Amy Adler bekommt immer dramatischer recht: Wir alle haben inzwischen den pädophilen Blick eingeübt. Die Pädophilie-Debatte lässt ihn täglich noch schärfer werden – oder halluzinatorischer. Einst musterten wir Fotos von nackten Kindern darauf, ob sie dem Pädophilen gefallen könnten. Dann wurden allmählich Kinder in Bikinis suspekt. Jetzt sind wir bei voll bedeckten Frauen angelangt, die deswegen, weil sie nicht geschminkt und von viel Stoff bedeckt sind, Kinder – nein, natürlich sexualisierte Kinder – mimen könnten. Genau das ist das absurde Resultat dieses hysterischen Kampfes: zunächst fürchteten wir in nackten Kindern sexualisierte Kinder zu sehen, jetzt sehen wir in jungen Frauen sexualisierte Kinder. Offenbar sehen wir allmählich überall sexualisierte Kinder. So wie der mittelalterliche Klerus immer mehr den Teufel sah. Schliesslich bekannten damals gut beleumdete Frauen, mit diesem geschlafen zu haben. Je gründlicher man ihn verbannen wollte, umso omnipräsenter wurde er.
Und das moderne, das gebildete, das aufgeklärte, das „wissende“ Publikum, welches sonst gerne mit der Hexenverfolgung als Menetekel einer verirrten Moral argumentiert, dreht sich mit in der Spirale.

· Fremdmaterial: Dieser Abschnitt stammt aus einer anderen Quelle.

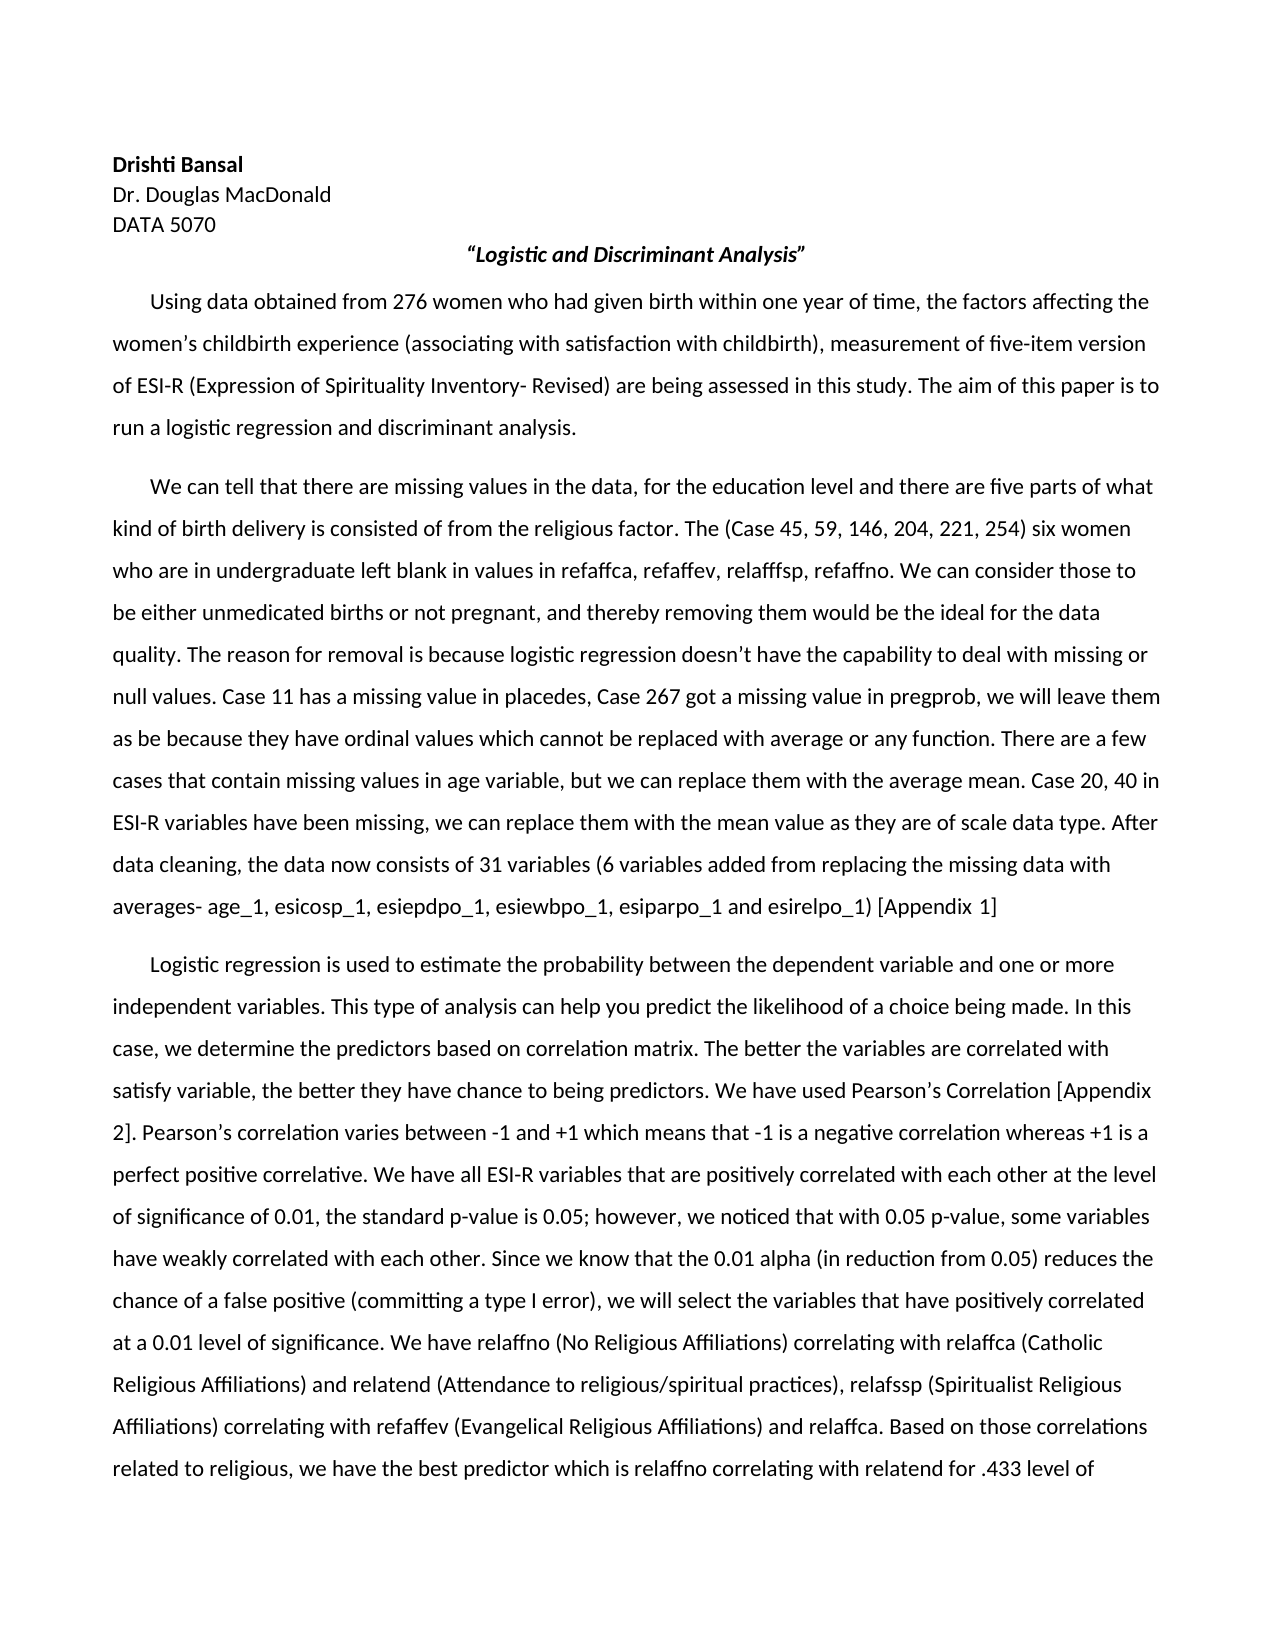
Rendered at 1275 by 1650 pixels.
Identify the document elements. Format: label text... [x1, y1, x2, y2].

Oben noch eine andere Variante aus demselben Hexenkessel. Das Bild stammt aus einer Plakataktion des Wiener Kaufhauses „Steffl“. Feministinnen wollten darin „pädophil-sexistische Sexualisierung“ erkannt haben. Nicht zuletzt weil das Kind stark geschminkt war… Auf Druck der per Mailing-Liste zusammengetrommelten Kampffront nahm das Kaufhaus die Werbung zurück. Die Werbefirma, die das Bild im Auftrag des Kaufhauses produziert hatte, entgegnete:
Das Bild zeigt ein Mädchen im Alter von ca. 10 bis 12 Jahren. Das Mädchen ist vollständig bekleidet, (Sack-Kleid und langärmelige Bluse) und trägt eine Masche im Haar.

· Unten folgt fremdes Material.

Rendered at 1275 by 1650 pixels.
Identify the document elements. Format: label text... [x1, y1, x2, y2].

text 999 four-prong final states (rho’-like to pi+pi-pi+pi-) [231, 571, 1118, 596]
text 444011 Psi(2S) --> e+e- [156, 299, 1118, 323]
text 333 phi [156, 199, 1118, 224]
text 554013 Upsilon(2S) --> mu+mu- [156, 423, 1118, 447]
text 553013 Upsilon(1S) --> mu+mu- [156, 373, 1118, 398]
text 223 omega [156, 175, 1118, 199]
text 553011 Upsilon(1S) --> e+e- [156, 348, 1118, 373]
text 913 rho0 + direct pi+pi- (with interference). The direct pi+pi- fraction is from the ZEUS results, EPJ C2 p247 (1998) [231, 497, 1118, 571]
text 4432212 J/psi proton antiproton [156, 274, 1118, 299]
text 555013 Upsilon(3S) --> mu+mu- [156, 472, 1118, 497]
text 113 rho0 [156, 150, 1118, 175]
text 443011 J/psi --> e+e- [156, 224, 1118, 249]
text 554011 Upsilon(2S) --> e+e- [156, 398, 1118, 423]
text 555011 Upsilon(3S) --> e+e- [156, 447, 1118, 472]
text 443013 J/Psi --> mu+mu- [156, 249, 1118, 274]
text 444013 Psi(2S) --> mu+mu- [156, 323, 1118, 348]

Das „Make up“ des Mädchens ist ein durchaus „gängiges Sujet“. Die Geschichte, dass Kinder bei Mode und Kosmetik gerne die „habits“ ihrer Eltern nachahmen, wurde in vielen Werbekampagnen so erzählt.
Weder die Pose noch der Gesichtsausdruck des abgebildeten Mädchens, erscheint uns in irgend einer Weise „lasziv“ zu sein und ist unserer Auffassung nach, eher als „cool“, bzw. als „etwas gelangweilt“ zu interpretieren.
Der Österreichische Werberat sah darauf hin keinen Grund mehr, einzuschreiten.
Früher einmal wären solche Bilder von kulturpessimistischen Pädagogen gerade deswegen kritisiert worden, weil sie ein gelangweiltes Mädchen (herablassend über die Schulter blickend) zeigten. Kinder hatten einmal „frisch“, „optimistisch“, „zupackend“ in die Welt zu blicken. Der Kritik ausgesetzt waren Bilder von ihnen immer.